Source document:
━━━━
Right now, I want to look at the three oracle cards that I pulled yesterday. Or should I say, the three cards that basically jumped out at me. And if you’re reading this and you use oracle and/or tarot cards and wonder why I’m looking at cards pulled yesterday, well, maybe my card pulling schedule is going to be different. I may use the cards weekly for now. Everyone’s life schedule is different. That’s all!

First up is Balance. This card is actually quite appropriate at this moment. It says that “Extremes of anything are rarely helpful or useful.” Expecting myself to learn it all fast is the extreme. Certainly not helpful or useful. I need to balance the various areas of my practice as I am learning more about them and becoming more comfortable and knowledgeable. We will probably never have ‘perfect’ balance in our lives. But it is important to recognize where the imbalance is (and I’m starting here) and use self-reflection as a tool to help get ourselves/myself more centered and feel less overwhelmed.
━━━━
Extracted material:
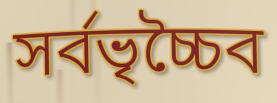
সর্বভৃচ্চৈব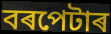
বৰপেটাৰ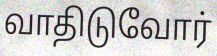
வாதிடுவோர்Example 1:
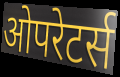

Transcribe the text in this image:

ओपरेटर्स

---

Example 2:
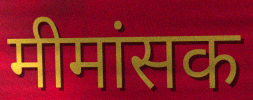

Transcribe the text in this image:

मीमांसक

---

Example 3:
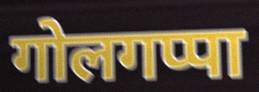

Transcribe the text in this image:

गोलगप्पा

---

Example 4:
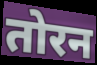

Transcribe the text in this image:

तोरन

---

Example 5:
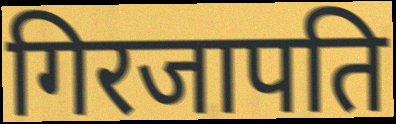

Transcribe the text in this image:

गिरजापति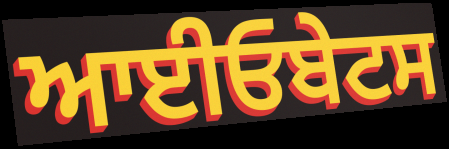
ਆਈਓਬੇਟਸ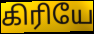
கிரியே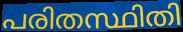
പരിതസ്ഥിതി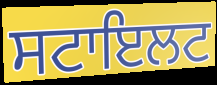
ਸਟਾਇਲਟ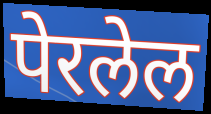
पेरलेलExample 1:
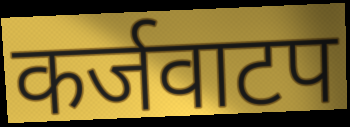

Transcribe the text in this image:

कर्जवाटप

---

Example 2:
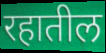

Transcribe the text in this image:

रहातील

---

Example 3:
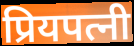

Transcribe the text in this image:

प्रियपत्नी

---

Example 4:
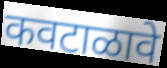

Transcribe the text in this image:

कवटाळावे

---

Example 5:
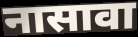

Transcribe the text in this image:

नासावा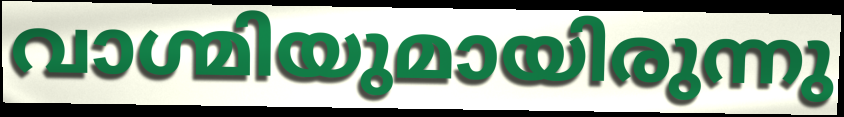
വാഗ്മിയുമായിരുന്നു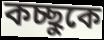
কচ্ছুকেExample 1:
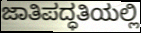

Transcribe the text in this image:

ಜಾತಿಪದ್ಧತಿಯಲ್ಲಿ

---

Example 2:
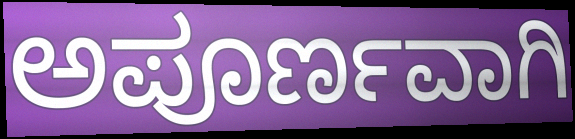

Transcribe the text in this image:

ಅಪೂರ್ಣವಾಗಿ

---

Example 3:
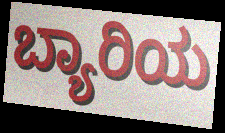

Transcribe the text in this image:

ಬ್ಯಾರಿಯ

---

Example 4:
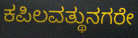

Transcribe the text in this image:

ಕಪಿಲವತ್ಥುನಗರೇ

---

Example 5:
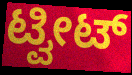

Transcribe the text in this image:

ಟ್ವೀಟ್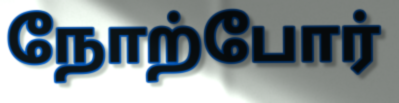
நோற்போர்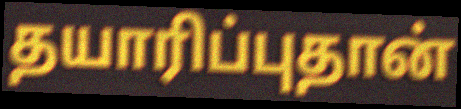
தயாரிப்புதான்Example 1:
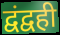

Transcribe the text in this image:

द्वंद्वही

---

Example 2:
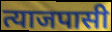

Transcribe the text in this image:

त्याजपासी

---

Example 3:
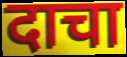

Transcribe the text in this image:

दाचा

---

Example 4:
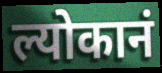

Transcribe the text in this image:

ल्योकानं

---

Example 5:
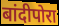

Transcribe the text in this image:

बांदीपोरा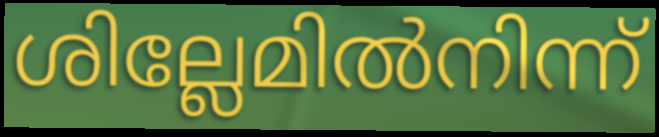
━━━━
Exercise prompt: Return the part of the oracle card post from "First up is" up to and including "feel less overwhelmed.", copied word for word. The material has no connection to the oracle card post.

Result of this exercise:
First up is Balance. This card is actually quite appropriate at this moment. It says that “Extremes of anything are rarely helpful or useful.” Expecting myself to learn it all fast is the extreme. Certainly not helpful or useful. I need to balance the various areas of my practice as I am learning more about them and becoming more comfortable and knowledgeable. We will probably never have ‘perfect’ balance in our lives. But it is important to recognize where the imbalance is (and I’m starting here) and use self-reflection as a tool to help get ourselves/myself more centered and feel less overwhelmed.